Data analysis without statistical grounding produces confident but unreliable conclusions. Statistics provides the framework for quantifying uncertainty, distinguishing signal from noise, and making defensible inferences from samples. For data analysts, practical fluency in descriptive statistics, probability distributions, sampling theory, and inference is not optional — it is what separates analysts who can say "our conversion rate improved" from analysts who can say "our conversion rate improved by 2.3 percentage points with 95% confidence, and this difference is unlikely to be due to chance."

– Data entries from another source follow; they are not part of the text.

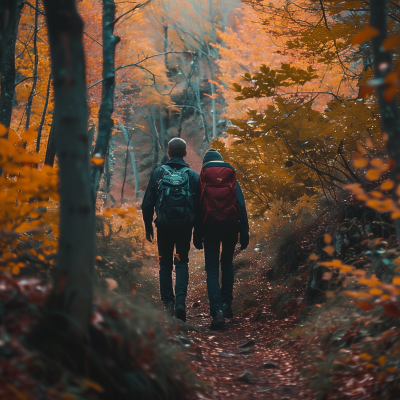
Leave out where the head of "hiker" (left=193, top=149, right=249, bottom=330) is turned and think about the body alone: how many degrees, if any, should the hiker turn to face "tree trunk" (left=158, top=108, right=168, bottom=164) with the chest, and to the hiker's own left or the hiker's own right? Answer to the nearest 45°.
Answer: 0° — they already face it

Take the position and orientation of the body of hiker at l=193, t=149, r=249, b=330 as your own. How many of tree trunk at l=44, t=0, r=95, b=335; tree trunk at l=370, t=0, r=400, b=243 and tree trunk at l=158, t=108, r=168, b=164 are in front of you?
1

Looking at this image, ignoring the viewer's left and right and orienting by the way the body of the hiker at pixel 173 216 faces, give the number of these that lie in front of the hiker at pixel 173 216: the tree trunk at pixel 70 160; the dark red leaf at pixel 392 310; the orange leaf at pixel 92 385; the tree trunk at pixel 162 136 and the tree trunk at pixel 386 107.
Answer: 1

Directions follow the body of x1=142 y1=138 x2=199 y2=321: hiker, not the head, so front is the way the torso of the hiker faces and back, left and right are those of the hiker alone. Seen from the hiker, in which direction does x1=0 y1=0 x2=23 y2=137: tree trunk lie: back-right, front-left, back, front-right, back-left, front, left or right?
left

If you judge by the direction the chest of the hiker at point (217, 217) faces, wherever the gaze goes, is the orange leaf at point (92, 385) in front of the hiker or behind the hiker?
behind

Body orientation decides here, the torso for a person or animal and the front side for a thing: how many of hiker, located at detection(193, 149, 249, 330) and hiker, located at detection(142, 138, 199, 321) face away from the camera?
2

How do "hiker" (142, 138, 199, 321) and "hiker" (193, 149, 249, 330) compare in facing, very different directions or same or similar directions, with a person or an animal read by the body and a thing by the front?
same or similar directions

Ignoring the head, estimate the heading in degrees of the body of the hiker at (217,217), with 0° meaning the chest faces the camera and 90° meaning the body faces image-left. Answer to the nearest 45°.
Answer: approximately 180°

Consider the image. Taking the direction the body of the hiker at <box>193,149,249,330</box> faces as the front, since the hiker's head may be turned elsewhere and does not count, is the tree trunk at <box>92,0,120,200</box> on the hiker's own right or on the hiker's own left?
on the hiker's own left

Descriptive Statistics: Summarising Data

Statistic	Formula / Definition	Best For	Pitfall
Mean	Sum of values divided by count	Symmetric, unimodal distributions without outliers	Heavily distorted by outliers; the mean income of a room including a billionaire is misleading
Median	Middle value when sorted; average of two middle values for even counts	Skewed distributions and ordinal data	Less mathematically tractable than the mean; cannot be aggregated across subgroups
Mode	Most frequently occurring value	Categorical data; identifying the most common category	Uninformative for continuous data where every value may be unique
Variance	Average squared deviation from the mean	Measuring spread; used in many statistical models	In squared units — harder to interpret directly; use standard deviation instead
Standard Deviation	Square root of variance; same units as the data	Summarising spread in interpretable units; comparing variability across groups	Like the mean, sensitive to outliers
Percentiles / Quantiles	Value below which p% of observations fall	Understanding distribution shape; outlier detection (IQR = P75 − P25)	Different interpolation methods can give slightly different results

Common Probability Distributions in Data Analysis

Distribution	Parameters	Shape	Typical Use Cases
Normal (Gaussian)	Mean μ, standard deviation σ	Symmetric, bell-shaped	Modelling measurement errors, heights, test scores; many statistical tests assume normality
Binomial	n (trials), p (success probability)	Discrete; symmetric when p=0.5, skewed otherwise	Conversion rates, click-through rates, pass/fail outcomes
Poisson	λ (average rate per interval)	Discrete; right-skewed for small λ	Count data: orders per hour, support tickets per day, page views per minute
Log-Normal	Mean and σ of the log-transformed variable	Right-skewed; log transformation yields normal	Revenue, income, session duration, file sizes — quantities that cannot be negative and are positively skewed
Uniform	Minimum a, maximum b	Flat; all values equally likely	Random number generation; modelling uncertainty when no prior information exists
Exponential	Rate λ	Continuous; right-skewed	Time between events in a Poisson process: time between purchases, inter-arrival times

Sampling and Estimation

Concept	Definition	Practical Implication
Population vs. sample	A population is the entire group of interest; a sample is a subset drawn from it	Analysts rarely have access to the full population; sample statistics estimate population parameters
Sampling bias	A systematic tendency for the sample to over- or under-represent parts of the population	Survivorship bias, self-selection bias, and non-response bias all distort conclusions
Central Limit Theorem (CLT)	The sampling distribution of the mean approaches a normal distribution as sample size grows, regardless of the population distribution	Justifies using normal-distribution-based inference (z-tests, t-tests) even when data is not normally distributed
Standard error	Standard deviation of the sampling distribution of a statistic; equals σ/√n for the mean	Larger samples produce smaller standard errors — estimates become more precise as n grows
Confidence interval	A range of values that contains the true population parameter with a stated probability (e.g., 95%)	A 95% CI does NOT mean "95% chance the true value is in this interval" — it means that 95% of intervals constructed this way will contain the true value

Correlation and Causation

Concept	Definition	Key Points
Pearson correlation (r)	Measures the linear relationship between two continuous variables; ranges from −1 to +1	Only captures linear relationships; sensitive to outliers; r=0 does not imply independence
Spearman correlation	Rank-based correlation; measures monotonic (not necessarily linear) relationships	More robust to outliers and non-normal data; appropriate for ordinal variables
Confounding variable	A third variable that causally affects both the independent and dependent variable, creating a spurious association	Ice cream sales and drowning rates are correlated — both are driven by hot weather (the confounder)
Causal inference	Establishing that a change in X causes a change in Y, not just that they co-vary	Requires randomised experiments, instrumental variables, difference-in-differences, or regression discontinuity — not just correlation analysis

Summary

Statistical foundations give data analysts the vocabulary and tools to make rigorous, defensible claims from data. Descriptive statistics summarise what the data shows; probability distributions model how data-generating processes behave; sampling theory connects samples to populations; and correlation analysis reveals relationships while guarding against the correlation-causation fallacy. Every analytical technique — regression, A/B testing, forecasting — is built on these foundations, making statistical literacy the highest-leverage investment a data analyst can make.